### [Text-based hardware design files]
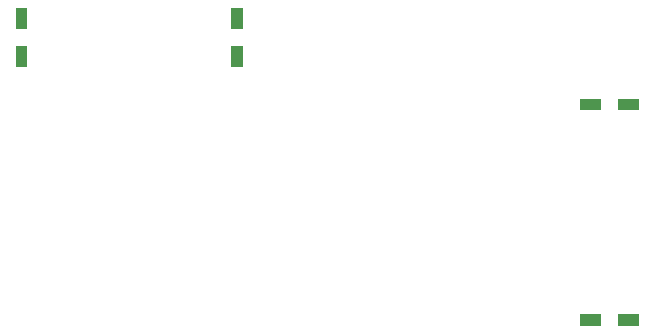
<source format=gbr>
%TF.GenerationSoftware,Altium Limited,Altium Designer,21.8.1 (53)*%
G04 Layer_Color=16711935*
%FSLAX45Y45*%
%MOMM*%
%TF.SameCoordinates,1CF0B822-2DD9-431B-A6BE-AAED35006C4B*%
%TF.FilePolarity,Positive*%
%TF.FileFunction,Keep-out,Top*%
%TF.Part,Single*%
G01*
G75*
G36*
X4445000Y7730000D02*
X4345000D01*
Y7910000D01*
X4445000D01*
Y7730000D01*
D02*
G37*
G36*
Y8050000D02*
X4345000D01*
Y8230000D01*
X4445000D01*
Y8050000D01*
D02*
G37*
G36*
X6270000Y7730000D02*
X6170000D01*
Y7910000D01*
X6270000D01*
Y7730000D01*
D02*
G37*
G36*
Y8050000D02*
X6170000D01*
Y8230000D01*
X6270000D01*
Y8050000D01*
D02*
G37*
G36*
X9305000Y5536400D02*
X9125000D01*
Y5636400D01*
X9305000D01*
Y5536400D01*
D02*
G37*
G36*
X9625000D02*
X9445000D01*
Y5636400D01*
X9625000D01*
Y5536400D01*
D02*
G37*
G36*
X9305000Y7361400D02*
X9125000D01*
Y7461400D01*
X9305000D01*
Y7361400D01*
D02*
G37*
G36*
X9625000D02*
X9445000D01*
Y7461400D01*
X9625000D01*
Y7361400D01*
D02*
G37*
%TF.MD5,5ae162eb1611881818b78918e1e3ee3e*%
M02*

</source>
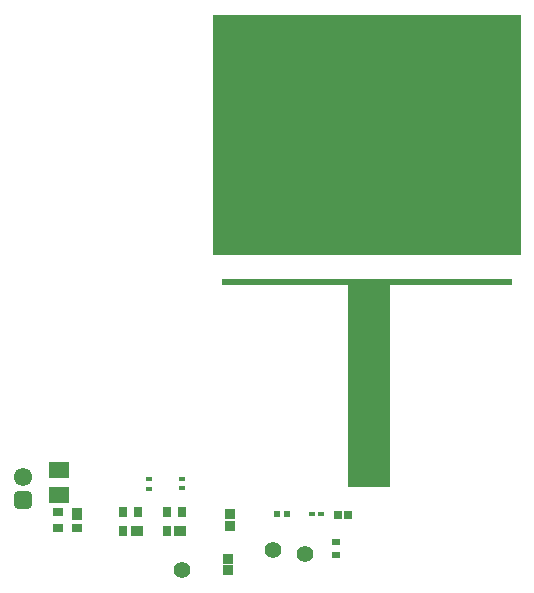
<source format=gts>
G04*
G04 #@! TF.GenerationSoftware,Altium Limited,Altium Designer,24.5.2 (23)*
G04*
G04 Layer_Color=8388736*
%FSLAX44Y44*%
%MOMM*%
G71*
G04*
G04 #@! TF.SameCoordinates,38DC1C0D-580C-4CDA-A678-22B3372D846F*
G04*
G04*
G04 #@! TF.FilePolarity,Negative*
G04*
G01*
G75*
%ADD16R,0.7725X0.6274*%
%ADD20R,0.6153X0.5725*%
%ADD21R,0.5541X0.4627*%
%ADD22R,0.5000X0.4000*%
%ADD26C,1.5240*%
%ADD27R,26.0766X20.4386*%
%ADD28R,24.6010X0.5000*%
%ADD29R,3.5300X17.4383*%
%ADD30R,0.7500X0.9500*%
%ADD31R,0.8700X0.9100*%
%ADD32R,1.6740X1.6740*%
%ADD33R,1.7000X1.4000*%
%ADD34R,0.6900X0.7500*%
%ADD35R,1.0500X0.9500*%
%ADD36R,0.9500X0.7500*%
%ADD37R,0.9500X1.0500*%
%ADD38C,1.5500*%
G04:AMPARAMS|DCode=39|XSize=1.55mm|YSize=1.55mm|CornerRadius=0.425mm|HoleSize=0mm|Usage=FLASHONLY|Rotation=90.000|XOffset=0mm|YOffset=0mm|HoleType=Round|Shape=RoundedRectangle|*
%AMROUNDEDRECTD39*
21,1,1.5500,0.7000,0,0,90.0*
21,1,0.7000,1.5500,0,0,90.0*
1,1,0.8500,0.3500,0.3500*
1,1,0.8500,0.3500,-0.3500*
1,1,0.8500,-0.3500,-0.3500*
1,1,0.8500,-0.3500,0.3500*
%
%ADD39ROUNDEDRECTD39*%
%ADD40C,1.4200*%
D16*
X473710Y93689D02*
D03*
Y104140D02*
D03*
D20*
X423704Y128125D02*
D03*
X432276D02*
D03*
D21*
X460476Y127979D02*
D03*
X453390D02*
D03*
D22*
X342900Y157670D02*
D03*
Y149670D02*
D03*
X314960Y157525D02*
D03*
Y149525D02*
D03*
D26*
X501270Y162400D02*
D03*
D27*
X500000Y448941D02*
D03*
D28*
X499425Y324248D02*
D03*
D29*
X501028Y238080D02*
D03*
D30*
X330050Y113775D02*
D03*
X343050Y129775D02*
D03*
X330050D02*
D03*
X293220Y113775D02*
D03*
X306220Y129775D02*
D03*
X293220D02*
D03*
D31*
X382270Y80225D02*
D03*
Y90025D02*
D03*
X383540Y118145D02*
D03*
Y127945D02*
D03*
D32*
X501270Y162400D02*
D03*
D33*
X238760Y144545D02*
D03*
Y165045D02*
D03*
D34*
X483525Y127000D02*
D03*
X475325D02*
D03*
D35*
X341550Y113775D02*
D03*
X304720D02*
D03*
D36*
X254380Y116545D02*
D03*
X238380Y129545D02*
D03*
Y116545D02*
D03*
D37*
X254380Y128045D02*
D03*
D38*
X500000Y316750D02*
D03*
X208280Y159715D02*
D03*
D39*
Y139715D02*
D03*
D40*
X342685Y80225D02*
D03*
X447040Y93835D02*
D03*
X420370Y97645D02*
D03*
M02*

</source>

### [Work to complete]
Please output all of the data exactly as given, omitting any images it holds.

### [Completed task]
<source format=gbr>
%TF.GenerationSoftware,Altium Limited,Altium Designer,21.8.1 (53)*%
G04 Layer_Color=16711935*
%FSLAX45Y45*%
%MOMM*%
%TF.SameCoordinates,1CF0B822-2DD9-431B-A6BE-AAED35006C4B*%
%TF.FilePolarity,Positive*%
%TF.FileFunction,Keep-out,Top*%
%TF.Part,Single*%
G01*
G75*
G36*
X4445000Y7730000D02*
X4345000D01*
Y7910000D01*
X4445000D01*
Y7730000D01*
D02*
G37*
G36*
Y8050000D02*
X4345000D01*
Y8230000D01*
X4445000D01*
Y8050000D01*
D02*
G37*
G36*
X6270000Y7730000D02*
X6170000D01*
Y7910000D01*
X6270000D01*
Y7730000D01*
D02*
G37*
G36*
Y8050000D02*
X6170000D01*
Y8230000D01*
X6270000D01*
Y8050000D01*
D02*
G37*
G36*
X9305000Y5536400D02*
X9125000D01*
Y5636400D01*
X9305000D01*
Y5536400D01*
D02*
G37*
G36*
X9625000D02*
X9445000D01*
Y5636400D01*
X9625000D01*
Y5536400D01*
D02*
G37*
G36*
X9305000Y7361400D02*
X9125000D01*
Y7461400D01*
X9305000D01*
Y7361400D01*
D02*
G37*
G36*
X9625000D02*
X9445000D01*
Y7461400D01*
X9625000D01*
Y7361400D01*
D02*
G37*
%TF.MD5,5ae162eb1611881818b78918e1e3ee3e*%
M02*

</source>
<source format=gts>
G04*
G04 #@! TF.GenerationSoftware,Altium Limited,Altium Designer,24.5.2 (23)*
G04*
G04 Layer_Color=8388736*
%FSLAX44Y44*%
%MOMM*%
G71*
G04*
G04 #@! TF.SameCoordinates,38DC1C0D-580C-4CDA-A678-22B3372D846F*
G04*
G04*
G04 #@! TF.FilePolarity,Negative*
G04*
G01*
G75*
%ADD16R,0.7725X0.6274*%
%ADD20R,0.6153X0.5725*%
%ADD21R,0.5541X0.4627*%
%ADD22R,0.5000X0.4000*%
%ADD26C,1.5240*%
%ADD27R,26.0766X20.4386*%
%ADD28R,24.6010X0.5000*%
%ADD29R,3.5300X17.4383*%
%ADD30R,0.7500X0.9500*%
%ADD31R,0.8700X0.9100*%
%ADD32R,1.6740X1.6740*%
%ADD33R,1.7000X1.4000*%
%ADD34R,0.6900X0.7500*%
%ADD35R,1.0500X0.9500*%
%ADD36R,0.9500X0.7500*%
%ADD37R,0.9500X1.0500*%
%ADD38C,1.5500*%
G04:AMPARAMS|DCode=39|XSize=1.55mm|YSize=1.55mm|CornerRadius=0.425mm|HoleSize=0mm|Usage=FLASHONLY|Rotation=90.000|XOffset=0mm|YOffset=0mm|HoleType=Round|Shape=RoundedRectangle|*
%AMROUNDEDRECTD39*
21,1,1.5500,0.7000,0,0,90.0*
21,1,0.7000,1.5500,0,0,90.0*
1,1,0.8500,0.3500,0.3500*
1,1,0.8500,0.3500,-0.3500*
1,1,0.8500,-0.3500,-0.3500*
1,1,0.8500,-0.3500,0.3500*
%
%ADD39ROUNDEDRECTD39*%
%ADD40C,1.4200*%
D16*
X473710Y93689D02*
D03*
Y104140D02*
D03*
D20*
X423704Y128125D02*
D03*
X432276D02*
D03*
D21*
X460476Y127979D02*
D03*
X453390D02*
D03*
D22*
X342900Y157670D02*
D03*
Y149670D02*
D03*
X314960Y157525D02*
D03*
Y149525D02*
D03*
D26*
X501270Y162400D02*
D03*
D27*
X500000Y448941D02*
D03*
D28*
X499425Y324248D02*
D03*
D29*
X501028Y238080D02*
D03*
D30*
X330050Y113775D02*
D03*
X343050Y129775D02*
D03*
X330050D02*
D03*
X293220Y113775D02*
D03*
X306220Y129775D02*
D03*
X293220D02*
D03*
D31*
X382270Y80225D02*
D03*
Y90025D02*
D03*
X383540Y118145D02*
D03*
Y127945D02*
D03*
D32*
X501270Y162400D02*
D03*
D33*
X238760Y144545D02*
D03*
Y165045D02*
D03*
D34*
X483525Y127000D02*
D03*
X475325D02*
D03*
D35*
X341550Y113775D02*
D03*
X304720D02*
D03*
D36*
X254380Y116545D02*
D03*
X238380Y129545D02*
D03*
Y116545D02*
D03*
D37*
X254380Y128045D02*
D03*
D38*
X500000Y316750D02*
D03*
X208280Y159715D02*
D03*
D39*
Y139715D02*
D03*
D40*
X342685Y80225D02*
D03*
X447040Y93835D02*
D03*
X420370Y97645D02*
D03*
M02*

</source>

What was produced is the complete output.